China’s moves on its periphery. Belarus’ economy minister said China will provide $235 million to build a new national football stadium and a world-class swimming pool in Minsk. The goal apparently is to make Belarus a sports hub in Eastern Europe. Half a world away, Papua New Guinea’s prime minister, James Marape, said yesterday that, in a meeting with the Chinese ambassador, he requested that China refinance Papua New Guinea’s national debt of roughly $7.8 billion. Two weeks ago, Marape also said he wanted to steer his country’s relationship with Australia, the regional power of the South Pacific, away from an “aid-donor” relationship within the next 10 years. If his strategy for doing so is to simply rely more on China, Canberra will not be happy.

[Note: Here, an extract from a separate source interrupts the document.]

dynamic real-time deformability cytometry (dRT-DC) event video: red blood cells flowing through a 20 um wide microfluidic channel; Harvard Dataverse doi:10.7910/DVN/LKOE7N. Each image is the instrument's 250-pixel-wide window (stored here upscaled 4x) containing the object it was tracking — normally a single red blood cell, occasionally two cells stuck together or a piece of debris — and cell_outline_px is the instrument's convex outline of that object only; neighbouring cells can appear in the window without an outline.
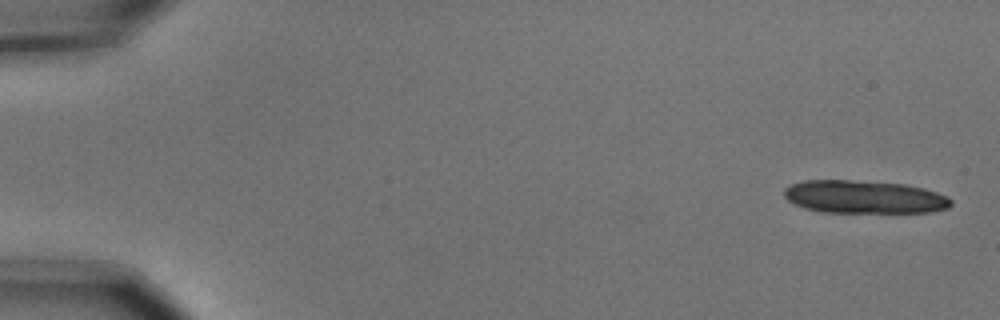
{"species": "common noctule bat (a hibernating species)", "species_latin": "Nyctalus noctula", "temperature_condition": "cold", "stored_images_in_passage": 4, "camera_frame_rate_fps": 3000, "um_per_image_px": 0.085, "animal": {"sex": "male", "body_mass_g": 15.6}, "frame": {"image": 1, "passage_image": 1, "time_ms": 0.0, "image_size_px": [1000, 320], "cell_outline_px": [[952, 204], [948, 208], [932, 212], [820, 212], [804, 208], [788, 200], [784, 196], [784, 188], [792, 184], [804, 180], [848, 180], [904, 184], [924, 188], [948, 196], [952, 200]], "centroid_in_image_um": [73.47, 16.74], "position_along_channel_um": 11.5, "area_um2": 32.08}}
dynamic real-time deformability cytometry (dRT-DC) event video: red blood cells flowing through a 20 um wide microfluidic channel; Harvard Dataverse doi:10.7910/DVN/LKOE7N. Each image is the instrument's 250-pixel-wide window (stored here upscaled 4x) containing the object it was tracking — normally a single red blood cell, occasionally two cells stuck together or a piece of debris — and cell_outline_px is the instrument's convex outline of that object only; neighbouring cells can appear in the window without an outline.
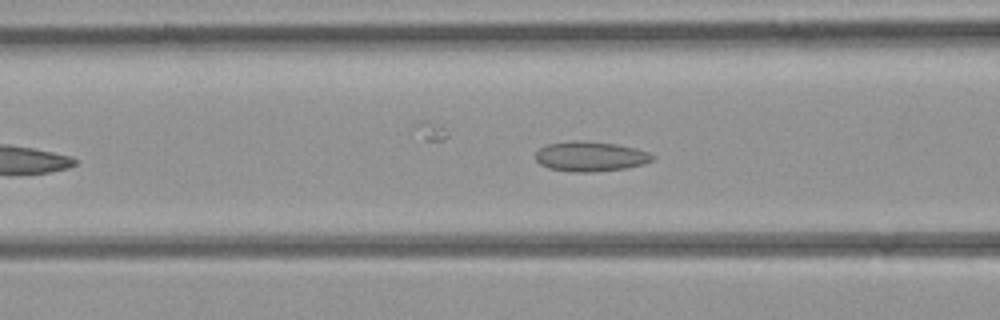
{"species": "common noctule bat (a hibernating species)", "species_latin": "Nyctalus noctula", "temperature_condition": "room temperature", "stored_images_in_passage": 27, "camera_frame_rate_fps": 3000, "um_per_image_px": 0.085, "animal": {"sex": "female", "body_mass_g": 21.9}, "frame": {"image": 1, "passage_image": 10, "time_ms": 3.0, "image_size_px": [1000, 320], "cell_outline_px": [[656, 156], [652, 160], [644, 164], [628, 168], [592, 172], [572, 172], [548, 168], [540, 164], [536, 160], [536, 152], [540, 148], [548, 144], [572, 140], [584, 140], [616, 144], [636, 148], [648, 152]], "centroid_in_image_um": [50.2, 13.29], "position_along_channel_um": 116.4, "area_um2": 20.58}}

North Korea fires more missiles. For the fourth time in two weeks, North Korea conducted a test launch of short-range missiles. North Korea’s Central News Agency said the missiles flew across Pyongyang before hitting a targeted islet in the East Sea. In a statement, the North Korean Foreign Ministry said it was upset at U.S.-South Korean joint military exercises slated to begin this Sunday and threatened a “reconsideration” of previous understandings and a potential “new path” for its foreign policy if the drills go ahead. Meanwhile, North Korean media hinted that South Korea should consider scrapping its intelligence-sharing agreement with Japan as a result of the ongoing South Korea-Japan trade spat. Seoul has thus far said only that the foreign ministers of South Korea, Japan and China may gather for a trilateral meeting in August ahead of a broader summit later this year. They will reportedly discuss potential joint efforts to secure North Korean denuclearization.

Turkey and the U.S. agree for once. Turkey’s Defense Ministry announced that Ankara and Washington have agreed to establish and jointly operate a safe zone in northern Syria. The agreement comes after some fiery language from both sides over the weekend. Turkey’s defense minister said after a meeting today that, from Turkey’s perspective, the U.S. had “come closer to [Turkey’s] opinion” and displayed a more “constructive approach.” Considering all the talk about deteriorating U.S.-Turkey relations, the agreement is somewhat surprising. It’s also unclear what this means for the U.S.-backed Syrian Democratic Forces. If Turkey is really happy about its agreement with the U.S., it likely got assurances on the status of Syrian Kurds east of the Euphrates.